When we live under the load of guilt with unconfessed sin we often end up responding to people in poor and painful ways. When we carry guilt around in our gut we often react with anger or impatience, sometimes we end up isolating ourselves, pulling back from those we love. Because we live in the garbage of our guilt we end up ruining our relationships only adding to our list of regrets. Instead of engaging in relationship we end up running from it. Not only does guilt destroy and damage but:

  1. Guilt damns

Because guilt keeps us stuck in the prison of our past, where we end up continuously replaying our sins over and over in our mind? We end up reliving our past instead and ruining our present. The truth is guilt cannot change the past just as worry cannot change the future. The only thing guilt can do is mire us down and make us miserable. You see guilt should cause us to turn to God, but while many of us wrestle with false guilt, too few of us take our real guilt seriously. Instead of confessing our sins, we try to cover them up or refuse to even recognize them as sin. Today in our attempt to ignore and reject sin we have renamed it.
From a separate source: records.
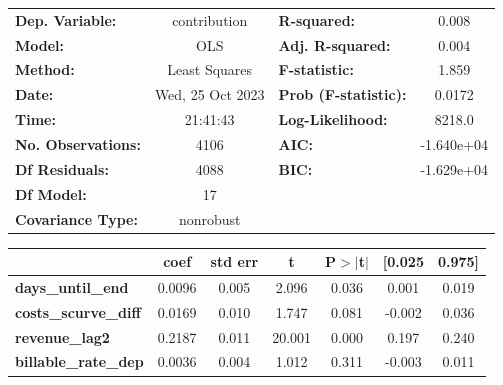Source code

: \begin{center}
\begin{tabular}{lclc}
\toprule
\textbf{Dep. Variable:}                     &   contribution   & \textbf{  R-squared:         } &     0.008   \\
\textbf{Model:}                             &       OLS        & \textbf{  Adj. R-squared:    } &     0.004   \\
\textbf{Method:}                            &  Least Squares   & \textbf{  F-statistic:       } &     1.859   \\
\textbf{Date:}                              & Wed, 25 Oct 2023 & \textbf{  Prob (F-statistic):} &   0.0172    \\
\textbf{Time:}                              &     21:41:43     & \textbf{  Log-Likelihood:    } &    8218.0   \\
\textbf{No. Observations:}                  &        4106      & \textbf{  AIC:               } & -1.640e+04  \\
\textbf{Df Residuals:}                      &        4088      & \textbf{  BIC:               } & -1.629e+04  \\
\textbf{Df Model:}                          &          17      & \textbf{                     } &             \\
\textbf{Covariance Type:}                   &    nonrobust     & \textbf{                     } &             \\
\bottomrule
\end{tabular}
\begin{tabular}{lcccccc}
                                            & \textbf{coef} & \textbf{std err} & \textbf{t} & \textbf{P$> |$t$|$} & \textbf{[0.025} & \textbf{0.975]}  \\
\midrule
\textbf{days\_until\_end}                   &       0.0096  &        0.005     &     2.096  &         0.036        &        0.001    &        0.019     \\
\textbf{costs\_scurve\_diff}                &       0.0169  &        0.010     &     1.747  &         0.081        &       -0.002    &        0.036     \\
\textbf{revenue\_lag2}                      &       0.2187  &        0.011     &    20.001  &         0.000        &        0.197    &        0.240     \\
\textbf{billable\_rate\_dep}                &       0.0036  &        0.004     &     1.012  &         0.311        &       -0.003    &        0.011     \\

\end{tabular}
\end{center}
Today life is being defined by what we want to believe instead of being based on the bible and anyone that disagrees is not only politically incorrect but they are labeled a bigot. But believing and basing your life on the bible doesn’t make you a bigot. Instead the bible provides a foundation that can filter our feelings and help us to test what is true. The bible is not just our base its our bedrock. It calls us back to the truth that we are sinners who have missed the mark of God’s perfection. Because of sin our own death warrants have been written into our birth certificates. The truth is that we struggle with guilt because we are guilty. Ecclesiastes 7:20 makes this truth clear: “There is not a righteous man on earth who does what is right and never sins.” The Author of Psalm 32 is David, who although he was a great king and walked with God for much of his life also struggled with sin. David  committing adultery and murder but he speaks to us as one familiar not only with failure but also forgiveness. He reminds us that regardless of how rotten we are we can be fully restored and completely forgiven. There are seven psalms of forgiveness, Psalm 6, 32, 38, 51, 102, 130, and 143 and Psalm 32 is sometimes referred to as one of “Paul’s Psalms” because it is quoted extensively in Romans 4:6-8 to help establish that we are declared righteous not because of what we’ve done, but because of what Christ did on the Cross. You don’t have to let your life be guided by guilt you can confess your sin and be cleansed. Do you want to live in the failure or in the forgiveness? Why not come and confess your sins, admit your guilt to God and let Him forgive you.